Fue entonces cuando se dio cuenta de lo que pasaba en el jardín alrededor de ella: hasta entonces, la niebla flotaba en suspensión. Ahora, latía, borboteando casi en algunos lugares. Como si le hubiera leído el pensamiento, la niña se detuvo, miró a derecha e izquierda: tuvo la horrible impresión de que la cabeza iba a desprenderse de su cuello de vapor, e iba a echar a volar como un globo. En torno a ellos, las palpitaciones se intensificaron, crecieron… Y un cuerpo de humo se alzó del suelo, se desplegó con una gracia aérea. Otro chico. Y allí, justo detrás del árbol: ¡una niña pequeñita! Luego otro más, todos distintos, todos idénticos.
¡Las sombras blancas! La eclosión de las sombras blancas en la niebla… ¡No! ¡Las sombras blancas eran de niebla!
… un bebé, o un niño chico, cuya cabeza redondeada traspasó la superficie para flotar…
¿Jules?
Fue ese pensamiento lo que sacó a Bastien del trance horrorizado en que se había visto sumido.

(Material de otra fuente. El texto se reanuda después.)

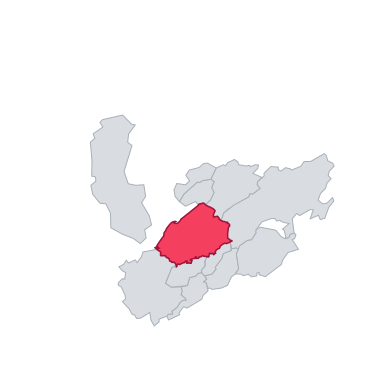 Poland and the surrounding countries, rotated 319°
{"feature_id": "POL", "entity_name": "Poland", "entity_type": "country or territory", "adm_level": 0, "iso_a3": "POL", "parent_name": "Europe", "parent_adm1": "", "projection": "robinson", "projection_center": [19.099, 51.929], "detail": "fine", "context": "with_neighbors", "style": "filled", "palette": "rose", "viewbox_px": 384, "rotation_deg": 319, "n_neighbors": 11, "source": "natural_earth", "source_scale": "50m", "svg_char_len": 8877}
<svg xmlns="http://www.w3.org/2000/svg" viewBox="0 0 384 384"><g transform="rotate(319 192 192)"><path d="M107.3,165.8L116.5,154.6L119.3,144.4L115.2,140.1L115.5,128.6L120.1,120.6L126.6,120.7L129.0,117.3L126.7,114.3L137.1,102.7L148.0,87.7L153.9,87.7L155.6,83.2L167.3,84.5L168.2,79.1L172.0,78.7L190.1,88.4L190.8,101.0L193.1,104.2L182.2,106.6L176.1,112.3L177.2,117.6L154.2,131.9L149.3,144.0L154.0,150.1L160.4,154.9L154.1,164.9L146.9,167.0L144.1,182.0L139.9,190.3L131.5,189.5L127.2,196.6L119.1,197.0L117.2,188.5L111.9,178.4L107.3,165.8Z" fill="#d9dde1" stroke="#a8b0b8" stroke-width="1"/><path d="M226.0,189.8L233.5,192.0L234.7,194.2L238.3,193.2L245.4,195.3L246.4,199.5L245.0,201.9L249.9,207.9L253.0,209.6L252.7,211.3L257.6,212.9L259.9,215.3L257.2,217.3L250.1,217.9L254.3,226.8L248.1,227.3L246.0,229.3L245.8,234.0L236.4,233.5L234.3,231.4L231.7,233.0L207.6,228.5L202.0,228.7L198.1,231.2L194.6,231.6L194.4,227.5L192.0,223.2L196.3,221.4L196.3,217.7L194.2,214.2L193.8,210.2L200.6,210.2L208.3,206.8L209.7,201.6L215.4,198.7L214.5,194.7L226.0,189.8Z" fill="#d9dde1" stroke="#a8b0b8" stroke-width="1"/><path d="M282.8,286.7L286.7,289.0L294.4,288.4L293.2,291.8L285.0,293.4L275.1,298.9L270.7,297.0L272.1,292.5L263.6,289.8L271.9,284.9L269.5,282.7L257.7,280.4L256.9,276.9L250.0,278.0L242.1,290.1L238.5,288.5L235.1,290.0L231.6,288.3L233.5,287.3L236.5,281.1L235.9,279.4L244.7,279.5L240.9,274.8L239.6,270.9L236.8,269.4L237.2,266.2L233.7,263.7L225.0,260.4L215.3,262.7L213.5,264.9L205.5,267.2L202.0,264.9L192.6,263.9L189.4,265.9L188.8,263.4L184.7,260.8L188.1,254.6L189.7,255.2L187.7,251.0L194.2,243.2L197.8,242.2L198.5,239.6L194.6,231.6L198.1,231.2L202.0,228.7L214.9,229.3L231.7,233.0L234.3,231.4L236.4,233.5L245.8,234.0L246.0,229.3L248.1,227.3L257.0,227.2L258.6,225.1L268.3,224.6L273.4,229.8L271.7,231.7L272.6,234.5L278.5,235.0L281.4,239.0L281.5,240.8L291.1,244.0L296.6,242.5L301.6,246.8L317.0,249.8L317.4,252.5L314.9,257.4L317.1,262.6L316.3,265.7L309.1,266.4L305.5,269.0L305.7,273.2L299.8,273.9L295.1,276.9L288.1,277.4L281.9,280.9L282.8,286.7Z" fill="#d9dde1" stroke="#a8b0b8" stroke-width="1"/><path d="M146.6,259.2L146.1,267.4L141.9,267.5L143.3,269.5L139.3,277.1L132.7,277.3L128.9,279.4L112.0,276.3L110.5,273.0L103.0,274.7L102.0,276.5L90.4,273.2L91.5,269.2L93.8,268.7L97.4,271.3L98.6,268.8L105.2,269.2L110.6,267.5L114.1,267.8L116.4,269.7L117.1,268.2L116.3,262.1L119.0,260.9L121.7,256.6L127.2,259.6L134.0,255.0L139.7,257.9L143.2,257.4L146.6,259.2Z" fill="#d9dde1" stroke="#a8b0b8" stroke-width="1"/><path d="M184.7,260.8L188.8,263.4L189.4,265.9L184.9,267.8L176.9,280.5L170.9,282.3L166.2,281.9L157.6,285.7L151.4,283.9L143.4,278.8L142.0,275.6L140.7,275.5L143.3,269.5L141.9,267.5L146.1,267.4L146.7,263.6L153.2,267.0L159.5,265.9L160.1,264.0L170.9,261.7L175.1,258.9L183.1,261.8L184.7,260.8Z" fill="#d9dde1" stroke="#a8b0b8" stroke-width="1"/><path d="M231.6,288.3L235.1,290.0L238.5,288.5L242.1,290.1L242.4,292.5L238.8,294.5L236.4,293.7L234.8,305.1L224.6,300.6L215.7,302.9L212.0,305.3L191.9,304.0L188.2,298.4L189.9,296.8L188.0,295.7L185.7,297.8L181.2,295.0L180.6,291.1L175.9,288.9L175.0,286.0L170.9,282.3L176.9,280.5L184.9,267.8L192.6,263.9L202.0,264.9L205.5,267.2L213.5,264.9L215.3,262.7L218.4,262.7L220.7,263.6L230.2,275.9L230.0,284.0L231.6,288.3Z" fill="#d9dde1" stroke="#a8b0b8" stroke-width="1"/><path d="M214.5,194.7L215.4,198.7L209.7,201.6L208.3,206.8L200.6,210.2L193.8,210.2L192.0,207.3L188.3,206.4L188.4,201.5L177.8,198.5L176.2,191.0L184.2,188.3L202.7,188.0L203.8,189.8L207.5,190.4L214.5,194.7Z" fill="#d9dde1" stroke="#a8b0b8" stroke-width="1"/><path d="M219.1,178.1L222.6,180.2L226.0,189.8L214.5,194.7L207.5,190.4L203.8,189.8L202.7,188.0L184.2,188.3L176.2,191.0L176.3,184.3L179.7,178.7L186.1,175.6L191.8,182.3L197.4,182.1L198.4,175.3L204.3,173.7L213.4,178.1L219.1,178.1Z" fill="#d9dde1" stroke="#a8b0b8" stroke-width="1"/><path d="M126.9,211.6L128.4,216.3L126.4,218.7L128.9,222.0L130.5,226.9L129.9,230.1L132.7,235.9L129.4,236.9L127.5,235.8L112.2,243.6L114.0,250.3L121.7,256.6L119.0,260.9L116.3,262.1L117.1,268.2L116.4,269.7L114.1,267.8L110.6,267.5L105.2,269.2L98.6,268.8L97.4,271.3L93.8,268.7L91.5,269.2L83.6,266.4L82.0,268.4L75.6,268.3L77.0,261.7L81.1,255.2L70.5,253.5L67.2,251.1L67.9,247.0L66.6,244.9L67.9,238.7L67.5,229.1L71.8,229.1L73.9,225.6L76.3,217.2L75.2,214.1L76.7,212.2L82.7,211.7L83.9,213.7L89.1,209.2L87.7,205.7L87.7,200.5L93.0,201.8L97.6,200.4L97.5,203.9L104.6,206.0L104.3,209.3L111.6,207.6L115.7,205.1L126.9,211.6Z" fill="#d9dde1" stroke="#a8b0b8" stroke-width="1"/><path d="M188.1,254.6L183.1,261.8L175.1,258.9L170.9,261.7L160.1,264.0L159.5,265.9L153.2,267.0L146.7,263.6L146.0,260.4L147.7,257.1L153.5,256.3L158.5,250.8L164.1,250.1L167.8,253.4L172.2,251.4L175.7,252.3L181.0,251.0L188.1,254.6Z" fill="#d9dde1" stroke="#a8b0b8" stroke-width="1"/><path d="M132.7,235.9L136.1,238.9L141.6,239.7L141.1,242.2L145.0,244.1L146.1,241.7L151.2,242.7L151.8,245.6L157.3,246.2L160.7,250.8L155.6,252.9L153.5,256.3L147.7,257.1L146.6,259.2L143.2,257.4L139.7,257.9L134.0,255.0L127.2,259.6L114.0,250.3L112.2,243.6L127.5,235.8L129.4,236.9L132.7,235.9Z" fill="#d9dde1" stroke="#a8b0b8" stroke-width="1"/><path d="M195.2,232.1L195.6,232.8L195.8,233.3L195.6,233.7L195.7,234.0L196.1,234.5L197.2,235.7L197.8,237.0L198.1,237.4L199.0,238.1L199.0,238.3L198.7,238.5L198.3,238.6L198.1,238.9L198.3,239.1L198.6,239.4L199.0,240.4L199.0,241.2L198.7,241.4L198.4,241.9L198.2,242.3L196.3,242.6L195.8,243.1L194.8,243.9L194.1,244.5L193.1,245.4L191.4,247.0L190.8,247.7L190.4,248.2L189.1,249.7L188.7,250.4L188.7,250.9L189.2,252.1L189.3,252.6L189.2,253.2L189.1,253.6L189.1,253.8L189.5,254.1L190.2,254.7L190.2,254.8L190.1,255.0L189.9,255.2L189.1,255.0L188.2,254.7L187.9,254.7L187.4,254.7L185.4,254.0L184.1,253.5L183.9,253.1L183.7,252.6L183.1,252.2L181.8,251.8L181.2,251.6L179.1,251.4L178.2,251.4L177.5,251.5L177.1,251.5L176.5,252.2L176.1,252.4L175.5,252.5L175.0,252.3L174.5,252.0L173.7,251.7L173.1,251.8L172.6,251.8L172.2,251.7L172.1,251.8L171.8,251.8L171.4,252.0L170.9,252.3L170.3,252.5L169.9,252.9L169.6,253.7L168.5,253.3L168.2,253.5L167.7,253.6L167.3,253.5L167.4,253.2L167.6,252.9L167.6,252.4L167.5,251.9L167.1,251.8L166.6,251.7L166.4,251.6L166.4,251.4L166.1,251.2L165.7,250.7L165.3,250.0L165.0,249.8L164.6,250.1L164.0,250.5L163.6,250.6L162.8,251.7L161.5,251.7L161.4,251.2L161.3,250.7L160.5,250.6L160.5,250.4L160.3,249.7L158.8,248.3L158.6,247.8L158.6,247.5L158.5,247.2L158.2,247.0L157.0,246.7L156.6,246.9L156.3,246.7L155.9,246.4L155.1,246.1L154.8,245.8L154.6,245.7L154.5,245.9L154.3,246.1L153.5,246.3L153.2,246.2L152.9,246.0L152.5,245.5L152.1,245.1L151.7,245.0L151.4,244.8L151.4,244.6L152.3,244.3L152.5,243.9L152.4,243.3L152.2,243.2L151.9,243.4L151.1,243.6L150.5,243.7L150.1,243.7L148.2,242.6L147.0,242.2L146.2,242.1L146.1,242.3L146.5,242.9L147.0,243.7L147.0,243.9L146.3,244.2L145.9,244.3L145.4,244.6L145.0,245.0L144.7,245.2L144.4,245.1L144.1,244.9L143.3,243.8L142.3,242.9L142.2,242.7L141.9,242.6L141.5,242.4L141.3,242.2L141.5,241.9L141.8,241.6L142.4,241.5L142.6,241.3L142.7,241.1L142.9,240.8L142.8,240.7L142.4,240.4L141.9,240.0L140.3,240.3L139.9,240.4L139.6,240.2L139.4,239.9L139.0,239.8L138.5,239.6L137.9,239.3L137.2,239.2L135.9,238.8L135.4,238.8L135.1,238.6L134.8,238.3L134.6,238.0L134.4,237.3L133.5,236.9L132.5,236.8L132.5,237.6L132.4,237.9L131.8,238.2L131.1,238.2L132.0,236.8L132.3,236.0L132.7,234.6L132.3,233.4L132.2,232.9L132.0,232.6L130.7,232.1L130.6,231.9L130.8,231.1L130.7,230.8L130.4,230.5L130.0,229.8L129.9,229.3L130.4,228.6L130.6,228.1L130.8,227.4L131.0,227.1L130.7,226.7L130.6,226.3L130.7,225.8L130.5,225.4L130.1,225.2L129.8,224.8L129.7,224.4L129.8,223.8L130.2,222.9L129.4,221.8L127.6,220.5L126.7,219.7L126.8,219.2L127.2,218.7L128.0,218.3L128.5,217.6L128.8,216.7L128.9,215.9L128.1,213.4L128.0,212.8L127.9,212.1L127.9,211.9L129.5,212.4L130.2,212.7L130.1,212.3L130.0,212.1L130.1,211.6L130.1,211.0L128.6,210.7L127.6,210.6L127.5,210.1L127.6,209.8L127.9,210.0L128.8,210.1L131.2,209.2L135.3,208.1L139.7,207.0L140.7,206.9L141.8,206.7L142.1,206.3L142.5,206.1L143.1,205.4L144.5,204.3L146.8,203.9L147.6,203.4L149.5,202.7L153.6,201.9L155.3,201.7L157.0,201.7L158.5,202.3L160.1,203.1L160.3,203.6L159.5,203.3L158.2,202.6L157.8,202.5L158.8,204.7L159.4,205.4L160.6,206.0L161.6,206.2L164.7,205.8L165.7,205.4L166.1,205.2L166.3,205.3L168.3,205.4L170.4,205.5L173.6,205.6L177.0,205.8L180.5,205.9L184.3,206.1L188.3,206.2L188.5,206.1L188.9,205.7L189.4,205.8L190.0,206.0L190.3,206.2L190.4,206.4L190.5,206.6L190.8,206.6L191.4,206.8L192.2,207.2L192.9,207.5L193.5,208.1L193.7,208.6L193.7,209.3L193.7,209.7L193.7,209.9L194.6,213.0L196.1,216.1L196.6,217.5L196.9,218.3L197.1,219.4L197.1,220.2L197.1,220.6L197.1,221.3L196.7,221.6L194.1,222.7L193.6,223.0L192.8,223.8L192.1,224.6L192.0,224.9L191.9,225.1L192.1,225.4L193.0,225.8L194.0,226.2L194.3,226.4L195.0,226.8L195.3,227.1L195.4,227.3L195.4,228.0L195.1,228.8L195.3,229.5L195.0,229.9L194.7,230.4L194.7,231.2L195.2,232.1Z" fill="#f43f5e" stroke="#9f1239" stroke-width="1.5"/></g></svg>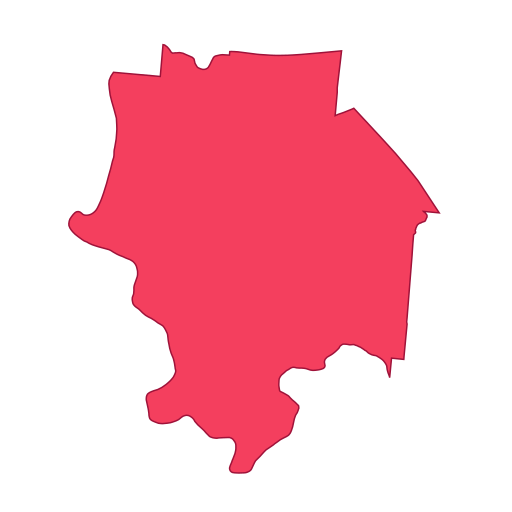 outline of Maribyrnong, Victoria, Australia, rotated 177°
{"feature_id": "25037944B56618295646151", "entity_name": "Maribyrnong", "entity_type": "district", "adm_level": 2, "iso_a3": "AUS", "parent_name": "Australia", "parent_adm1": "Victoria", "projection": "orthographic", "projection_center": [144.879, -37.791], "detail": "fine", "context": "isolated", "style": "filled", "palette": "rose", "viewbox_px": 512, "rotation_deg": 177, "n_neighbors": 0, "source": "geoboundaries", "source_scale": "gbopen_adm2", "svg_char_len": 6025}
<svg xmlns="http://www.w3.org/2000/svg" viewBox="0 0 512 512"><g transform="rotate(177 256 256)"><path d="M150.6,398.4L152.3,397.7L161.4,394.6L166.7,393.1L169.6,392.0L166.3,415.2L166.1,419.6L163.0,437.7L161.8,444.6L160.0,455.3L159.8,456.4L182.3,455.5L200.4,454.9L207.2,454.8L213.6,454.8L222.8,455.1L227.3,455.4L231.4,455.8L241.6,457.0L244.4,457.4L263.2,460.8L266.6,461.2L269.7,461.5L271.5,461.5L272.0,458.0L278.3,458.7L279.2,458.8L280.3,458.7L281.1,458.7L284.6,458.1L286.1,457.8L286.9,457.4L287.6,456.9L288.1,456.4L288.8,455.2L290.1,453.0L291.9,449.7L293.8,446.8L295.0,445.9L295.8,445.5L297.2,445.1L299.3,445.1L300.3,445.4L301.7,445.9L303.7,446.9L304.5,447.5L305.1,448.3L306.8,451.6L307.0,452.6L307.5,455.6L307.8,456.3L309.2,457.7L311.9,459.1L315.2,460.7L318.3,462.3L320.7,462.9L321.8,463.1L322.8,463.1L324.8,463.0L325.7,463.1L327.8,463.0L328.9,463.0L329.5,463.6L330.0,463.9L331.6,466.7L332.5,467.9L333.7,469.4L335.0,470.5L336.2,471.5L337.8,471.9L342.2,440.3L388.7,446.9L391.5,443.1L393.4,439.1L393.9,435.6L393.7,430.5L393.2,424.3L392.0,418.1L390.1,410.0L388.2,400.9L388.2,394.5L388.3,389.9L388.8,385.6L389.5,380.2L391.4,371.7L392.0,369.5L392.3,367.5L392.4,365.8L392.6,363.7L393.0,361.8L394.3,358.4L396.6,350.7L398.9,344.0L401.5,336.0L404.8,327.1L406.6,322.7L408.2,319.1L410.6,314.5L412.0,312.0L413.3,310.2L414.8,308.7L416.6,307.4L418.2,306.5L420.0,305.9L421.7,305.6L423.3,305.6L425.0,305.8L426.7,306.6L428.1,308.0L429.6,309.2L431.3,309.7L433.1,309.5L434.4,308.8L436.3,307.1L438.2,304.9L439.9,302.6L440.7,300.6L441.2,298.2L441.2,296.1L440.3,293.6L439.0,291.4L437.4,289.3L435.4,287.1L432.3,284.4L428.9,281.6L426.7,280.0L424.1,278.8L422.0,277.4L418.9,275.8L415.9,274.6L412.7,273.4L405.3,271.0L402.4,270.0L400.4,268.9L398.5,267.5L394.9,265.2L392.3,263.8L389.1,262.4L385.9,260.7L384.1,259.9L381.9,258.9L380.6,258.0L379.3,257.1L378.1,255.8L376.8,253.9L376.0,252.0L375.5,249.7L375.1,247.2L375.1,246.0L375.2,243.8L375.4,242.7L375.7,241.5L379.0,233.4L379.4,231.9L379.6,230.7L379.7,228.1L380.1,225.1L380.3,224.2L381.3,222.0L381.7,220.9L381.9,219.0L381.8,217.7L381.5,215.6L381.2,214.6L380.5,213.4L379.7,212.4L378.8,211.5L376.0,209.3L374.9,208.2L372.3,205.3L370.6,203.7L369.4,202.6L366.7,200.8L364.0,199.3L361.4,197.5L359.9,196.4L358.6,195.3L357.4,194.3L356.3,193.6L354.9,192.7L353.0,191.4L352.2,190.5L351.2,189.0L350.3,187.2L349.4,185.1L348.7,183.4L348.4,182.1L348.3,180.7L348.2,179.1L348.1,176.9L347.9,174.8L347.6,172.9L347.0,168.3L345.9,163.7L345.4,162.2L344.2,158.9L343.8,157.5L343.2,154.3L343.0,152.9L342.7,149.9L342.5,147.3L342.3,146.8L342.2,145.9L342.3,144.6L342.8,143.2L343.8,141.2L345.0,139.2L347.0,137.0L348.7,135.4L350.8,133.7L352.5,132.4L354.9,130.9L357.0,129.6L361.1,127.8L365.1,126.8L367.3,126.1L369.1,125.4L370.5,124.6L371.5,123.8L372.2,122.7L372.7,121.5L373.0,119.9L373.1,118.0L372.8,116.2L371.7,109.4L371.5,107.8L371.2,104.3L371.2,102.4L371.0,100.9L370.7,99.6L370.1,98.5L369.1,97.5L368.0,96.8L366.3,95.9L364.3,95.0L362.2,94.1L359.9,93.7L358.1,93.5L353.4,93.7L350.2,94.0L347.8,94.6L344.4,95.6L341.8,96.7L338.8,98.9L337.1,99.9L335.3,100.4L333.8,100.6L332.0,100.3L330.6,99.7L329.2,98.7L328.0,97.7L326.7,96.1L325.7,94.0L322.9,90.4L321.3,88.8L319.3,86.8L317.1,84.5L315.0,81.8L311.8,78.2L310.3,77.4L308.4,76.7L306.4,76.3L304.6,76.1L302.7,76.3L298.3,76.3L292.9,76.2L291.8,76.1L290.2,75.4L289.0,74.6L288.2,73.6L286.8,71.4L286.4,70.4L286.1,69.3L286.0,67.8L286.1,65.8L286.2,64.3L286.5,62.8L287.3,59.9L288.8,56.5L289.6,54.7L290.4,53.1L291.1,51.3L292.6,48.2L293.4,46.1L293.5,45.4L293.5,44.7L293.3,43.8L292.9,42.8L292.0,41.8L291.3,41.3L290.6,41.0L288.6,40.6L284.5,40.2L278.8,40.1L277.4,40.2L275.9,40.6L274.1,41.3L272.6,42.3L271.6,43.6L268.4,49.6L267.1,51.6L262.4,55.8L260.6,57.6L258.3,59.9L256.1,61.9L251.6,64.6L248.5,66.5L247.1,67.6L245.1,68.8L241.3,71.3L239.6,72.1L237.2,73.2L235.3,74.0L233.6,74.9L232.6,75.6L231.2,77.2L230.6,78.2L229.8,79.8L228.4,83.4L226.7,89.7L226.2,91.5L224.8,94.9L224.0,96.1L223.1,97.3L222.0,99.7L221.7,100.6L221.2,101.7L221.2,102.3L221.2,102.9L221.3,104.2L221.5,104.6L221.9,104.9L224.3,107.6L226.3,109.5L227.1,110.2L229.2,112.5L230.4,114.1L231.4,115.0L235.8,117.8L238.7,119.4L239.2,119.9L239.5,120.5L239.8,123.2L240.0,125.3L239.9,127.2L239.6,130.0L239.5,130.9L239.3,132.0L238.9,132.9L238.3,133.9L237.6,134.9L236.7,135.9L233.7,138.2L231.9,139.7L230.9,140.3L229.3,141.0L228.4,141.6L227.1,142.3L226.3,142.6L225.7,142.8L225.0,142.9L224.3,142.9L223.0,142.7L221.4,142.2L218.4,141.8L216.3,141.7L214.1,141.4L212.6,141.1L211.3,140.7L207.7,139.3L206.2,139.0L205.1,138.8L202.7,138.8L199.9,139.0L198.4,139.2L196.9,139.5L194.9,140.1L194.2,140.5L193.8,140.9L193.3,141.4L193.0,142.1L192.8,142.8L192.9,143.5L193.2,145.9L193.2,146.6L193.1,147.4L192.5,149.0L192.1,149.5L190.7,150.9L190.0,151.4L185.9,153.5L184.3,154.5L183.3,155.2L181.8,156.3L179.2,158.5L178.3,159.4L177.7,160.0L177.3,160.9L176.9,161.4L176.3,162.0L174.7,163.0L174.1,163.3L173.5,163.4L172.8,163.4L171.5,163.3L170.1,163.1L168.6,162.8L167.6,162.5L166.8,162.4L165.5,162.4L163.9,162.5L162.6,162.4L162.1,162.1L161.6,161.8L161.0,161.6L159.6,161.1L158.5,160.4L156.4,159.4L155.7,158.9L154.4,157.9L153.5,157.3L152.6,156.5L152.0,156.0L151.0,155.5L149.0,153.4L148.0,152.7L145.5,151.3L143.6,150.7L141.8,150.3L141.1,150.1L140.6,149.8L139.9,149.3L138.2,148.2L135.9,146.4L135.1,145.7L134.1,144.6L133.1,143.2L132.2,141.7L131.5,140.2L131.2,139.3L131.1,137.9L131.0,136.2L130.7,134.4L130.2,132.3L129.7,130.8L129.0,128.5L128.9,127.5L126.0,146.9L113.8,145.0L113.4,148.2L108.7,180.1L109.0,182.3L108.4,186.1L103.1,226.0L100.2,247.8L98.8,259.4L97.5,269.0L95.5,270.7L95.3,271.5L95.5,272.2L95.6,272.5L95.6,273.2L95.5,273.8L95.2,274.2L95.0,274.9L95.0,275.1L94.8,275.7L94.5,276.1L94.3,276.6L93.8,277.6L93.5,278.0L93.3,278.5L92.9,278.8L92.5,279.1L92.1,279.5L91.3,279.9L90.9,280.2L89.8,280.3L88.9,280.8L88.4,281.0L87.3,281.4L86.7,281.4L85.1,282.2L83.7,285.1L83.2,285.9L83.1,287.3L83.2,287.9L83.4,288.4L84.3,289.6L84.9,290.4L86.0,291.4L86.3,291.5L86.5,291.8L70.8,289.5L90.2,322.6L96.6,331.6L111.1,350.8L123.2,365.6L150.6,398.4Z" fill="#f43f5e" stroke="#9f1239" stroke-width="1.5"/></g></svg>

En un momento, cuando estuvieran al completo, iban a converger en él. ¿Cómo lo sabía? Ni idea. ¡Pero la niebla se agitaba con violentos plop aquí y allá, y allí también, más contracciones! Y una tras otra, todas las sombras blancas iban a aparecer y estirarse. Un auténtico ejército… ¡pero aún incompleto!